Vendor Due Diligence (VDD) is an audit carried out with a view to the disposal of a company, performed by independent third parties (specialised departments in audit firms, lawyers) at the request of the shareholders of the company for sale, the results of which are made available to potential buyers. VDD first emerged on continental Europe four to five years ago in transactions involving equity investment funds. It has now become standard practice for most M&A operations.

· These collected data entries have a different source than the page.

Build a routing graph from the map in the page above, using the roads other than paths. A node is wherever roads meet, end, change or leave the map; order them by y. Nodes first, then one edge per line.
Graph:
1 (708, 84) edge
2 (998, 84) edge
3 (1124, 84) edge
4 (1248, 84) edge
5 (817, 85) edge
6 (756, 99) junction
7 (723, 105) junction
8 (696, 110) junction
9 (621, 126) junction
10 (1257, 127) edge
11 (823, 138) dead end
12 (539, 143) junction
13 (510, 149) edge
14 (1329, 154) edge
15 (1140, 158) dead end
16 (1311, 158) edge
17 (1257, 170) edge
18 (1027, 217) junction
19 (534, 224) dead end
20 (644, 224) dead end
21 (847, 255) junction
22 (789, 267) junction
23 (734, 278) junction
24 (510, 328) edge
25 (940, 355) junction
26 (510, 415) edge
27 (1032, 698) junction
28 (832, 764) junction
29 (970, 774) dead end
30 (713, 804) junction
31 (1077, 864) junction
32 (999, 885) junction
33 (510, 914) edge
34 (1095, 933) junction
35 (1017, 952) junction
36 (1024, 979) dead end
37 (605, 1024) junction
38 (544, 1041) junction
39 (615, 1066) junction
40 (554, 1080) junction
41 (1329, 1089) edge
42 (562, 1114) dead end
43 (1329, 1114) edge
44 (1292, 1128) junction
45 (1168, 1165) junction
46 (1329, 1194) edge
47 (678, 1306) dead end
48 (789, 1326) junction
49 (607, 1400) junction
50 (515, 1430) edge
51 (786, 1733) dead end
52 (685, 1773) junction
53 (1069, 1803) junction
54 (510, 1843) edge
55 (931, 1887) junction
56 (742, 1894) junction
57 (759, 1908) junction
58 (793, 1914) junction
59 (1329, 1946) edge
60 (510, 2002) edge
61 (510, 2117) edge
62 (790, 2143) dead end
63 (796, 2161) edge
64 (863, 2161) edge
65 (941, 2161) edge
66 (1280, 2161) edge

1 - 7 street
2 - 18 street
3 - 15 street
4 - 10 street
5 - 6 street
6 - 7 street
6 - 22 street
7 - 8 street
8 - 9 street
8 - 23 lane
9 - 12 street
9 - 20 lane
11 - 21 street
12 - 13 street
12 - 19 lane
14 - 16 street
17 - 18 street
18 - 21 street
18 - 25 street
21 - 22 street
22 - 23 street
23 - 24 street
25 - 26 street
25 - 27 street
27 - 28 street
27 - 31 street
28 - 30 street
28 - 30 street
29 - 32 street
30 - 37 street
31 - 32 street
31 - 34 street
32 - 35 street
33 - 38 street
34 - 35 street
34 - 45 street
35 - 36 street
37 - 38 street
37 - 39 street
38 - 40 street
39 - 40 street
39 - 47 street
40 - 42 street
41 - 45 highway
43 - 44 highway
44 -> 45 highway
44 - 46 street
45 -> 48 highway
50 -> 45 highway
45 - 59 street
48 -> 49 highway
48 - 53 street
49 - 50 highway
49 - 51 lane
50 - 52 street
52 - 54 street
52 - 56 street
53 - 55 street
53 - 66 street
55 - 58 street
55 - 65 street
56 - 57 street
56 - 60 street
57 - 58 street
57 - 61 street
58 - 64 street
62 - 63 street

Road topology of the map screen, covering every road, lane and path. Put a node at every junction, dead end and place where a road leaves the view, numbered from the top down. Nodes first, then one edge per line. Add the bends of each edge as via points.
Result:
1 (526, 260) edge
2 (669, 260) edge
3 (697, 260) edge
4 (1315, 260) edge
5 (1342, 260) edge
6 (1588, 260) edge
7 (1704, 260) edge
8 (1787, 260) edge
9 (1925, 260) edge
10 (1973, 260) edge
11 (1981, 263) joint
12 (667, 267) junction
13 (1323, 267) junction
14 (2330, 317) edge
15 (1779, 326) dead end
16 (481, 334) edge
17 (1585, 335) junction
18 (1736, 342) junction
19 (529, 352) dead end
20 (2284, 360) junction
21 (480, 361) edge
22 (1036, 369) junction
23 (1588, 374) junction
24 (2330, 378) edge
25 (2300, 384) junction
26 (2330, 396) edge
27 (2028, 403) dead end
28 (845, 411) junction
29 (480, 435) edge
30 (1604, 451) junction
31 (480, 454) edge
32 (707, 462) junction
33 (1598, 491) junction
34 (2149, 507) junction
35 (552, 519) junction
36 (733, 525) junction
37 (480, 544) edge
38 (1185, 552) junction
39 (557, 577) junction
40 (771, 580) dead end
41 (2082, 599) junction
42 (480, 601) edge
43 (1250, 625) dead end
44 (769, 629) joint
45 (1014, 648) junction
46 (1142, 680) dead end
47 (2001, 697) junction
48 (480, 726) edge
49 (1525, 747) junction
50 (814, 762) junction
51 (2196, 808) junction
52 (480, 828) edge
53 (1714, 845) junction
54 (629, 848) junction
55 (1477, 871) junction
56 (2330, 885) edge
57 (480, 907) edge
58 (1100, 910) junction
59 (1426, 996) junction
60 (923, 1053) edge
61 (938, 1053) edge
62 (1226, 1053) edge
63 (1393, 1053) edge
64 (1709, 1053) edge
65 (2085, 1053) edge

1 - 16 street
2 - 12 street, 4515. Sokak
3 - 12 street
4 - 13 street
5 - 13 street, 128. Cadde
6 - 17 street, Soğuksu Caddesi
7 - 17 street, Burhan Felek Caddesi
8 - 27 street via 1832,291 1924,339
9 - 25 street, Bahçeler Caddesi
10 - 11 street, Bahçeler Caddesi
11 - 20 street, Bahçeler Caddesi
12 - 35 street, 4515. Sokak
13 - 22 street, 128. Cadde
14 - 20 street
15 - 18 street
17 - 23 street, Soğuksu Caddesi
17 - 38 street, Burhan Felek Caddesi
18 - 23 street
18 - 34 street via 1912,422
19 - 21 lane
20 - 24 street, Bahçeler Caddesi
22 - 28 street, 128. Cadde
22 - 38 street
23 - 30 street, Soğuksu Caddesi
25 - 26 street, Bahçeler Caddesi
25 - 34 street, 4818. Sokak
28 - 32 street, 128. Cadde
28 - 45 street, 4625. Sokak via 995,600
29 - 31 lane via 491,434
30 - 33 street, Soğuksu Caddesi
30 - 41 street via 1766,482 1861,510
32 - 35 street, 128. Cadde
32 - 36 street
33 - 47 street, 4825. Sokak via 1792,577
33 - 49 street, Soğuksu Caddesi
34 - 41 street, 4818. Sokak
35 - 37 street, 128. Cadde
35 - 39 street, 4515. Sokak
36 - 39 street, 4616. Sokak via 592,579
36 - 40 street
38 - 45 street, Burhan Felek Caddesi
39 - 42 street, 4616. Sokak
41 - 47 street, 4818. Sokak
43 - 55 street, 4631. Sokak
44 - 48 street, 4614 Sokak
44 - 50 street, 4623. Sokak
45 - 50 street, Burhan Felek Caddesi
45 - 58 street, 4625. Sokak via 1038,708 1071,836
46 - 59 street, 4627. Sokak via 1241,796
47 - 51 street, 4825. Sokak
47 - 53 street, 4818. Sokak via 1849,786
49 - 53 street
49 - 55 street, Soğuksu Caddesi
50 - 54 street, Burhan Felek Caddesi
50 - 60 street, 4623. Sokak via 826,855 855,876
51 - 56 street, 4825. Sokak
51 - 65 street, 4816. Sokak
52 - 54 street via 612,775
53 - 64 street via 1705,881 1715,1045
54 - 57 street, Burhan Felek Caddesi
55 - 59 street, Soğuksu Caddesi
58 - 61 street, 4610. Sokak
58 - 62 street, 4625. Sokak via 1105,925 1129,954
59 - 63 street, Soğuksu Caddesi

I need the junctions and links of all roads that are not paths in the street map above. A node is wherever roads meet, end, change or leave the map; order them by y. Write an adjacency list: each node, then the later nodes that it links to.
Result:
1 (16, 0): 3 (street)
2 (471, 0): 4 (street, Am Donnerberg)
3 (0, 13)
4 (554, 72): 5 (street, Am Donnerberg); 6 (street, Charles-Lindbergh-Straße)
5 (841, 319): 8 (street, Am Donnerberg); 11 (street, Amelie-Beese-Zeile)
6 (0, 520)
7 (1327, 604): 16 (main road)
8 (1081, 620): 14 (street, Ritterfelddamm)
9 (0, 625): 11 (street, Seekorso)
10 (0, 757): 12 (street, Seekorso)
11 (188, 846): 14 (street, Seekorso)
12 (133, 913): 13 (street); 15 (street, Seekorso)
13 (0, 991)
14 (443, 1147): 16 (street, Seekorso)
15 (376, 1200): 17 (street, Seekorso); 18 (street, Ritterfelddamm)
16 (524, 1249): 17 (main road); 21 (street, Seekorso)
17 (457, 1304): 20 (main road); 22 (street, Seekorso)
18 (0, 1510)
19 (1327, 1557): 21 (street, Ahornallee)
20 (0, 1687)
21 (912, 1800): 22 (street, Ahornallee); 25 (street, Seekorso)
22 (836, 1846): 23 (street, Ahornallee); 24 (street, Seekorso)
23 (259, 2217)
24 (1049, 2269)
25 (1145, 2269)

• Financial: analysis of previous accounts, the current budget and whether it is being met, the business plan
From the seller’s point of view, VDD enables it to take a step back from the company up for sale, to gain a better understanding of how it works and to take any necessary corrective measure rapidly before launching the sale process. Such measures could include the formalisation of oral agreements, the acquisition of minority stakes, the implementation of appropriate procedures, etc. This general tying up of longstanding loose ends coupled with the in-depth understanding of the target company during VDD, helps to pave the way for handing over control of the company. It also means that the seller will not end up in a position of weakness if, during the negotiating phase, the buyer unearths a problem of which the seller was unaware.
From the buyer’s point of view, and also that of its advisors and providers of funds, VDD facilitates the analysis of the information provided on the company, especially if the buyer is an investment fund with no experience in the activity of the company being sold. The document presenting the company (known as the Info Memo in investment banker’s jargon) will be far more accurate and relevant if VDD is carried out.
Finally, it lends greater credibility to the sale process, especially if the seller is approaching equity investment funds that have introduced acquisition procedures similar to those of trade players. VDD is now a mandatory one of these procedures. VDD can, depending on the circumstances, reduce or even remove the need for additional accounting and legal due diligence on the part of the buyer, before the acquisition is finalised.
At the cost of upstream work that is both heavy and fastidious (taking from two to five months), and requiring close collaboration between the company's management, staff, auditors and lawyers, VDD helps speed up the process in which the buyer learns about the company as well as that of the negotiating phase.
The results of VDD are disclosed to potential buyers who have got through the first round of the sale procedure, in the form of a preliminary report. They are required to acknowledge that the party responsible for the VDD has no liability towards them if they do not acquire the company for sale. When the final buyer is selected, the final version of the VDD report is handed over, following signature by the buyer of a reliance letter, in which the buyer agrees to the terms and conditions of the request for VDD made by the buyer. The buyer then obtains the same rights as the seller vis-à-vis the party responsible for drafting the VDD report.
VDD costs between €200,000 and €2m. It is difficult to put an exact figure on how much value-added it generates, but in most cases, it is generally a good investment.